I see three major trends that started a couple of years ago and will continue to build over the next few years:

  1. Enterprise software licensing will continue to be increasingly complex. Oracle’s licensing has always been incredibly complex, but it’s also the only major software vendor that has an internal team dedicated to licensing rules, what they mean and how they should be interpreted. While Microsoft’s licensing continues to be complex, the company just doesn’t have the same emphasis around helping clients to interpret the changing Terms & Conditions or any area that might be considered “gray.” That being said, the Business Software Alliance is the external special interest organization that enforces any licensing non-compliance or piracy.

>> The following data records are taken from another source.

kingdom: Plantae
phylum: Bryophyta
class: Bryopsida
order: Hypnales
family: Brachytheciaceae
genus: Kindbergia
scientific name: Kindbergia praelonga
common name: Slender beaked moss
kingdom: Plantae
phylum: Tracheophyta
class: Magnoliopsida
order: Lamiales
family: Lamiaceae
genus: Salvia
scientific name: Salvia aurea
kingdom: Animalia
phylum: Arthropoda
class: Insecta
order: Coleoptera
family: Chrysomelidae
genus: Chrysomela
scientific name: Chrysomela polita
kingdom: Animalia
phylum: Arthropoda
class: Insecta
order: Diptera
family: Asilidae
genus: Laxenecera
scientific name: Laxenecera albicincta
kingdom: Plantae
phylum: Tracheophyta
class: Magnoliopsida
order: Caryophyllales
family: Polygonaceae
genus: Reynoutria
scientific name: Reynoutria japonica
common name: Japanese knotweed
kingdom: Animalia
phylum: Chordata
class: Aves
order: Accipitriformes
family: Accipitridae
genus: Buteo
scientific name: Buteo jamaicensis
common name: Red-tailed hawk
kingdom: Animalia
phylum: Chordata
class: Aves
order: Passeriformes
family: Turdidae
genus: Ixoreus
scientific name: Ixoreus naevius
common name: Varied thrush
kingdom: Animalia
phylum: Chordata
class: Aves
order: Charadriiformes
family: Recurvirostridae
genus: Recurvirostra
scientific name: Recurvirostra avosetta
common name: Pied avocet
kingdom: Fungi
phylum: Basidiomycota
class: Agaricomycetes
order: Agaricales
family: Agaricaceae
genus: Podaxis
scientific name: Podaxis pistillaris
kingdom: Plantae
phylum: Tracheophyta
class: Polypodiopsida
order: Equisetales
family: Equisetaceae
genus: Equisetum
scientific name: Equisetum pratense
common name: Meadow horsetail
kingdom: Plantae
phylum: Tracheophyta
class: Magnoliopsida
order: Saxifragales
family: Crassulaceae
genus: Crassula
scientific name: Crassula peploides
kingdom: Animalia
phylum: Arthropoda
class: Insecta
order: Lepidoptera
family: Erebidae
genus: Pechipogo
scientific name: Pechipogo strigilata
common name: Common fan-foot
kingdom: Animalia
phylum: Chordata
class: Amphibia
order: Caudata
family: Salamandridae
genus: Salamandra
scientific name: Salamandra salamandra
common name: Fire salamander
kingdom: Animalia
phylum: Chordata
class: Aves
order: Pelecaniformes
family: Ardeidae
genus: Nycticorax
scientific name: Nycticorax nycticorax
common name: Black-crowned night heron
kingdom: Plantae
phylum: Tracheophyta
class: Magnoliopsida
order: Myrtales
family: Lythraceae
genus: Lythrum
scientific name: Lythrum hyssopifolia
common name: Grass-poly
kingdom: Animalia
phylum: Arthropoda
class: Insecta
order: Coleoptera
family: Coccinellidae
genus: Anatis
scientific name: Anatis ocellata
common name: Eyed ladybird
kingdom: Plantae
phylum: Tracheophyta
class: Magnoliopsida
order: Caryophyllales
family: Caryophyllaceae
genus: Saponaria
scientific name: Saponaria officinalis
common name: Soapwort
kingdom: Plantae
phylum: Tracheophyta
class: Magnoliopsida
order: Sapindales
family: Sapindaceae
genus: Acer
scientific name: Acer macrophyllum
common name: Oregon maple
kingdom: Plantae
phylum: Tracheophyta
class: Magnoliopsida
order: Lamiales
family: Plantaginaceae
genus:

  2. There most certainly will be an increase in audits across all software vendors as they seek to protect their intellectual property. With the number of mergers and acquisitions within the various industries as well as the acquisitions by the major software vendors – such as with Oracle and Sun – it shouldn’t be a major stretch to say that there will be more compliance assurance audits by vendors.
  3. A bevy of software asset management tools are out there – from embedding tracking tags to self assessment tools to good old Excel spreadsheets – and my prediction is that the vast majority of these “tools” will become shelfware sooner rather than later (or at least until the software vendors acquire the right tool and integrate it into their own offering). We really are in the first/second generation of these SAM tools and there are a number of gaps such as – actual usage measured against contractual terms and conditions; deep knowledge of software vendor compliance; an ability to update licensing changes and to ferret out the nuances. While the idea of an SAM tool as an initial method to jumpstart your SAM program, internal audit or as the first step to understanding your contract negotiation process, it’s not the “end all, be all” solution and is only the initial step. While the SAM tools won’t disappear, I believe many of the companies putting out enterprise software specific tools will likely not have the energy, resources or wherewithal to go the distance and will the tools will languish and naturally die off. Those that persist will likely make a grab for the “big prize” and be acquired by the major software vendors. Those that will succeed will – surprisingly – be the generic SAM tools that is more open-source and allows companies to integrate it into their existing ITAM structure.

Eliot Arlo Colon is President at Miro Consulting, Inc.